Copy every line of the records below word for word, leaving out the pictures.

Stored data
== == ==
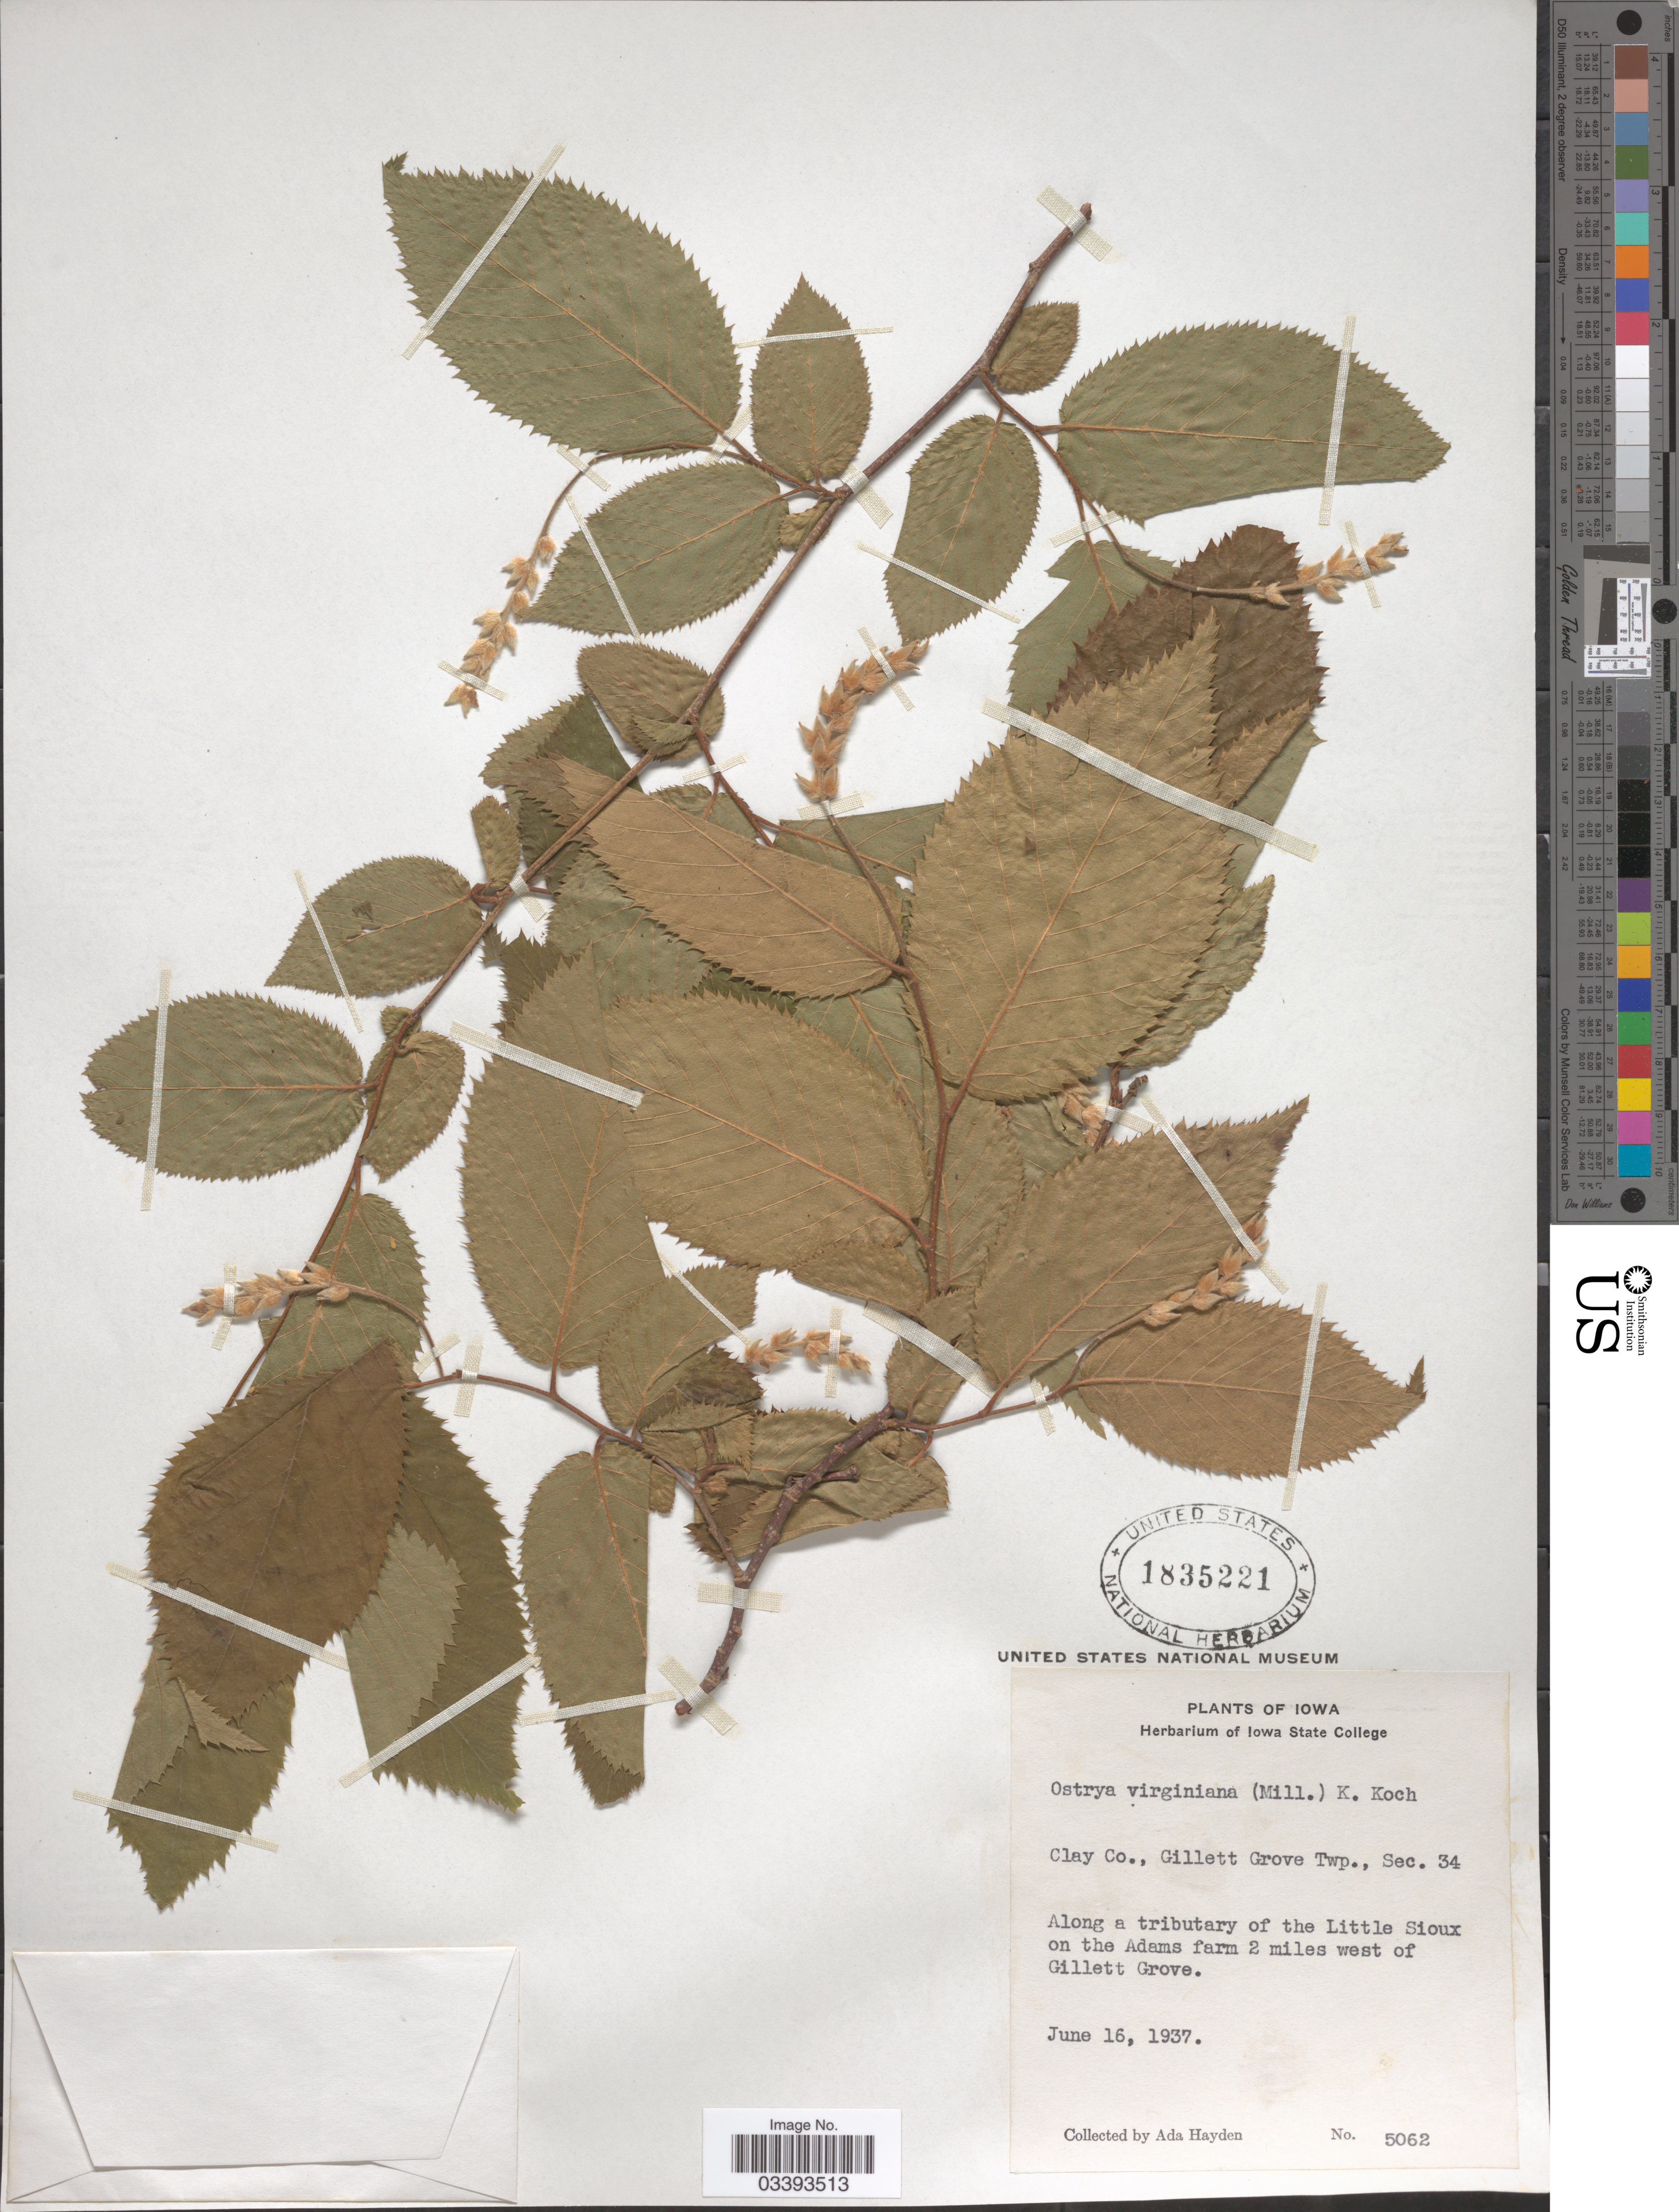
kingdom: Plantae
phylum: Tracheophyta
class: Magnoliopsida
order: Fagales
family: Betulaceae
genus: Ostrya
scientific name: Ostrya virginiana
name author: (Mill.) K. Koch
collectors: Ada Hayden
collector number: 5062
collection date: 1937-06-16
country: United States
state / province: Iowa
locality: Clay Co., Gillett Grove Twp., Sec. 34. Along a tributary of the Little Sioux on the Adams farm 2 miles west of Gillett Grove.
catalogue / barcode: US 1835221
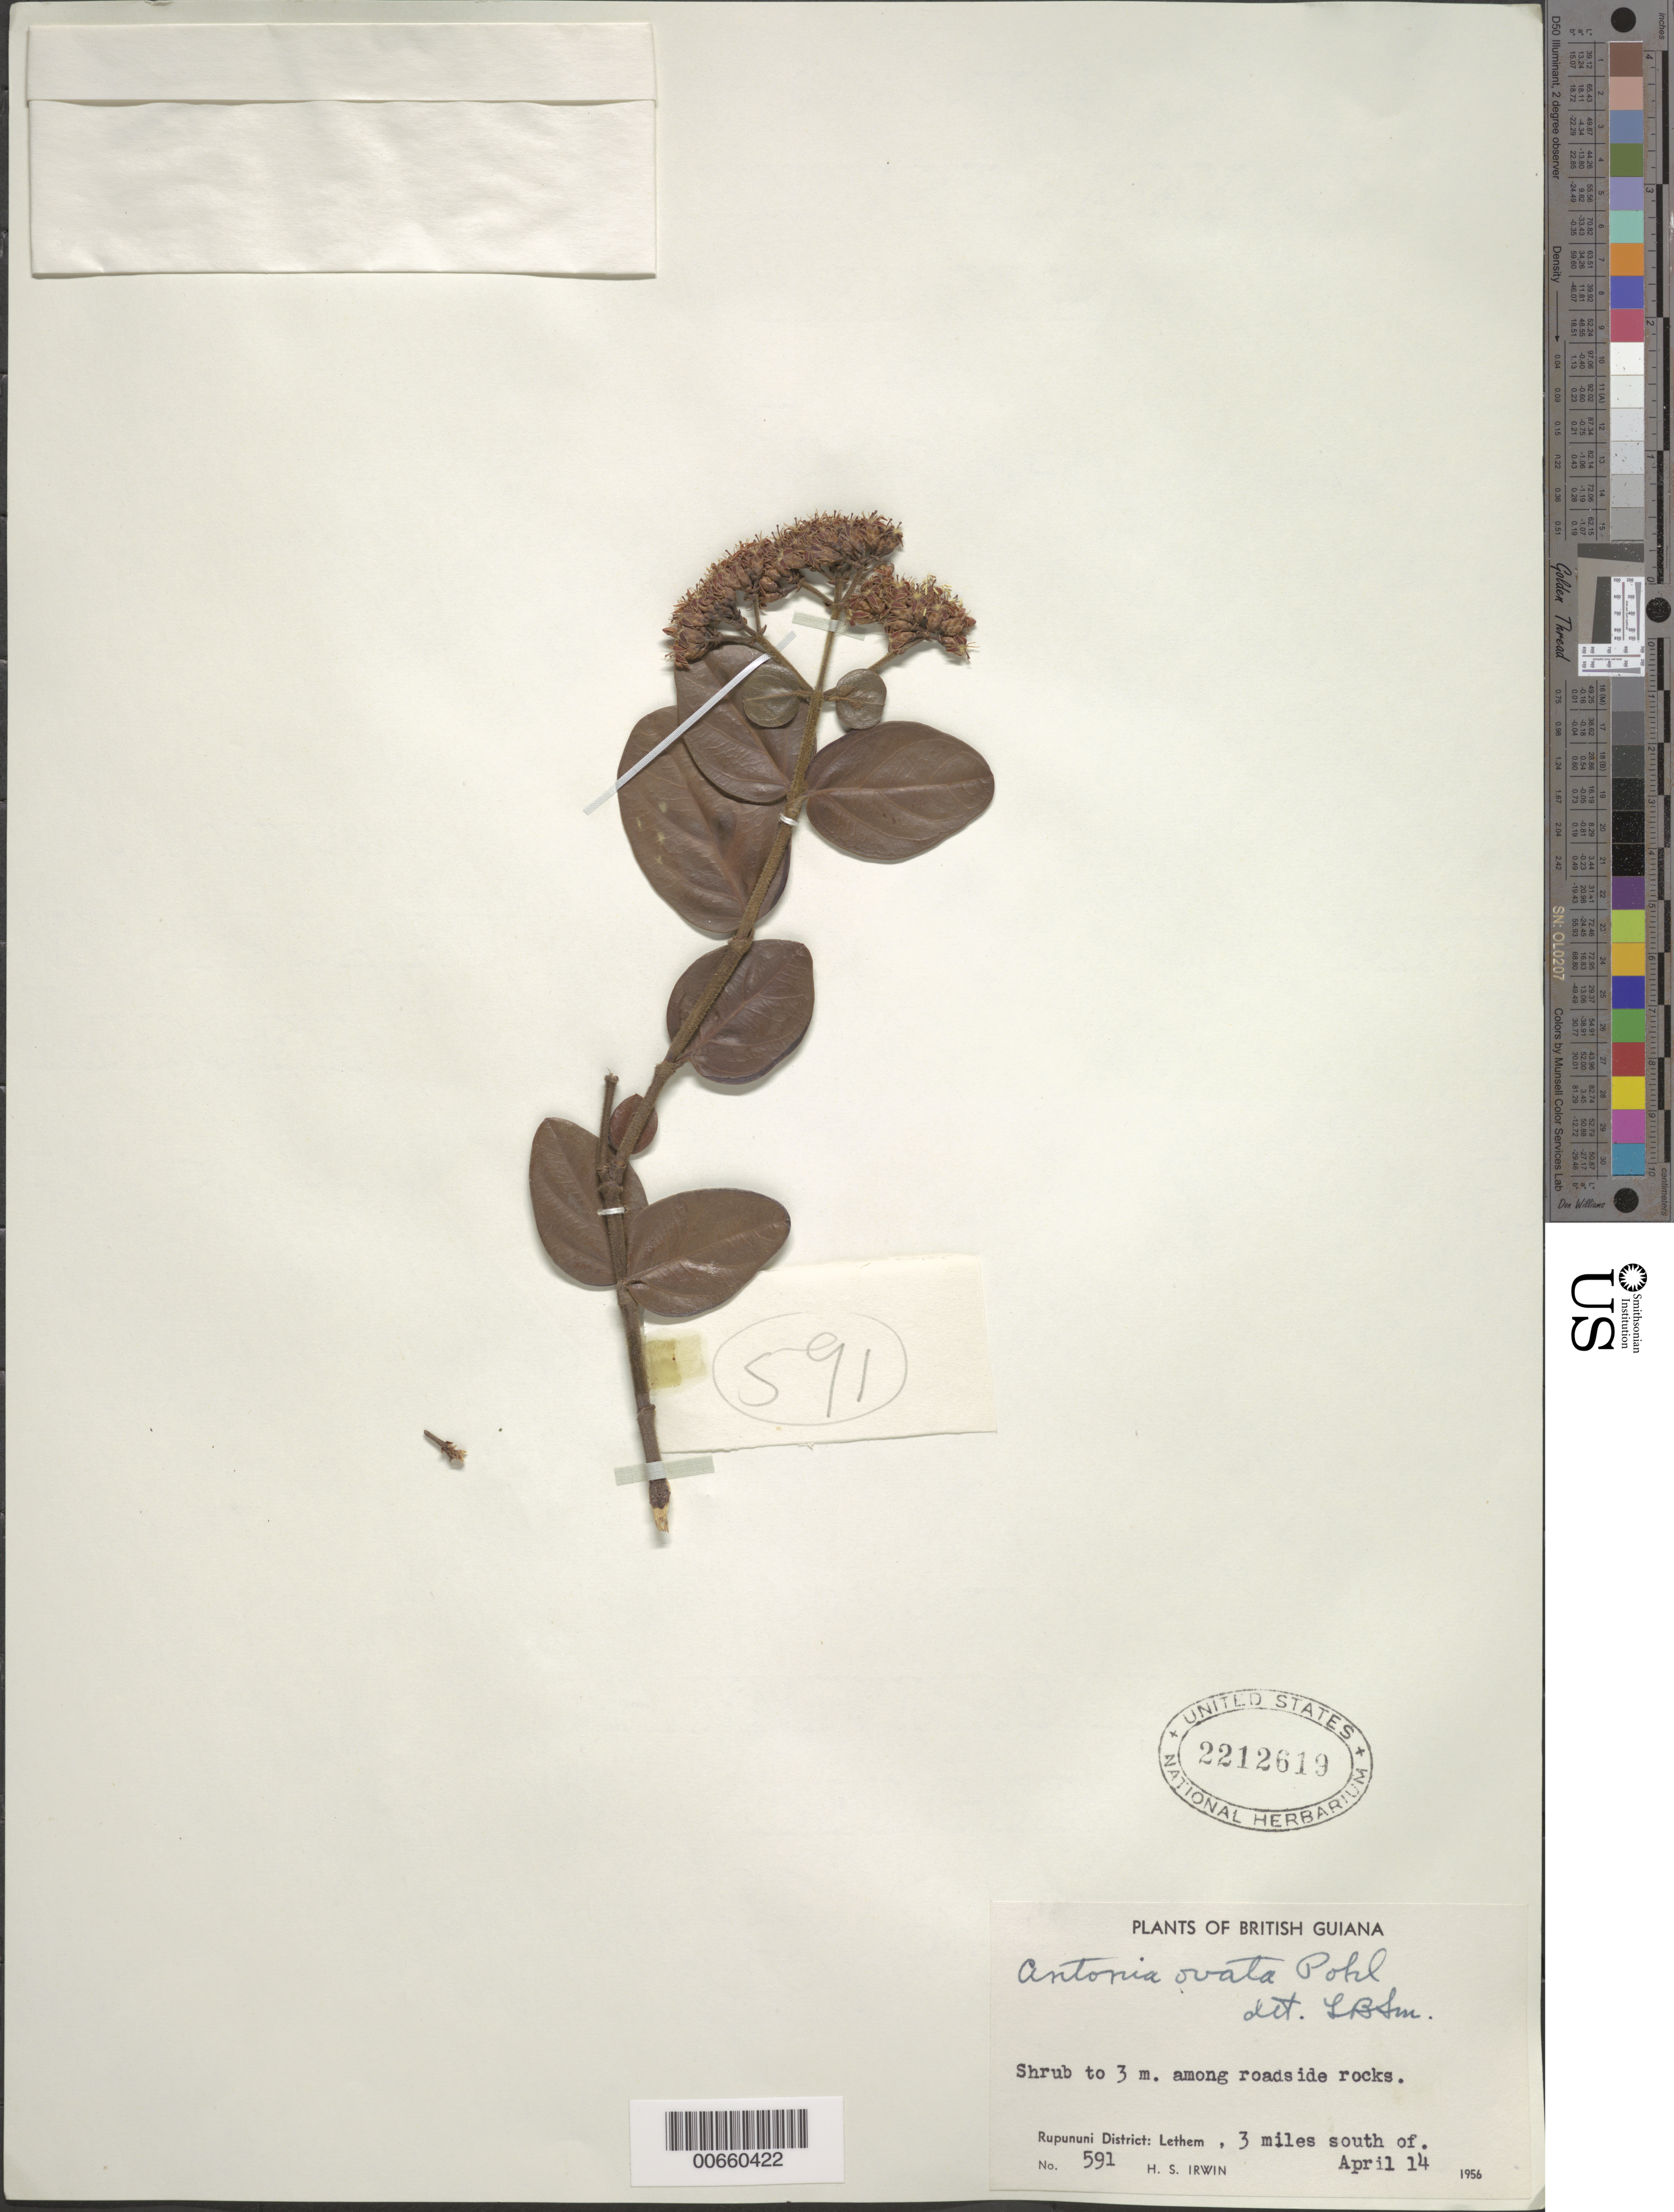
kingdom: Plantae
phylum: Tracheophyta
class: Magnoliopsida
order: Gentianales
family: Loganiaceae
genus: Antonia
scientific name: Antonia ovata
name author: Pohl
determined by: Smith, Lyman B., (US), NMNH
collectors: H. Irwin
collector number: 591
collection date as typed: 14-Apr-56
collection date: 1956-04-14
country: Guyana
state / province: U. Takutu-U. Essequibo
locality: Rupununi Dist., 3 mi. S of Lethem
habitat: Among roadside rocks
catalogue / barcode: US 2212619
== == ==
» **Correct response**:
kingdom: Plantae
phylum: Tracheophyta
class: Magnoliopsida
order: Fagales
family: Betulaceae
genus: Ostrya
scientific name: Ostrya virginiana
name author: (Mill.) K. Koch
collectors: Ada Hayden
collector number: 5062
collection date: 1937-06-16
country: United States
state / province: Iowa
locality: Clay Co., Gillett Grove Twp., Sec. 34. Along a tributary of the Little Sioux on the Adams farm 2 miles west of Gillett Grove.
catalogue / barcode: US 1835221
kingdom: Plantae
phylum: Tracheophyta
class: Magnoliopsida
order: Gentianales
family: Loganiaceae
genus: Antonia
scientific name: Antonia ovata
name author: Pohl
determined by: Smith, Lyman B., (US), NMNH
collectors: H. Irwin
collector number: 591
collection date as typed: 14-Apr-56
collection date: 1956-04-14
country: Guyana
state / province: U. Takutu-U. Essequibo
locality: Rupununi Dist., 3 mi. S of Lethem
habitat: Among roadside rocks
catalogue / barcode: US 2212619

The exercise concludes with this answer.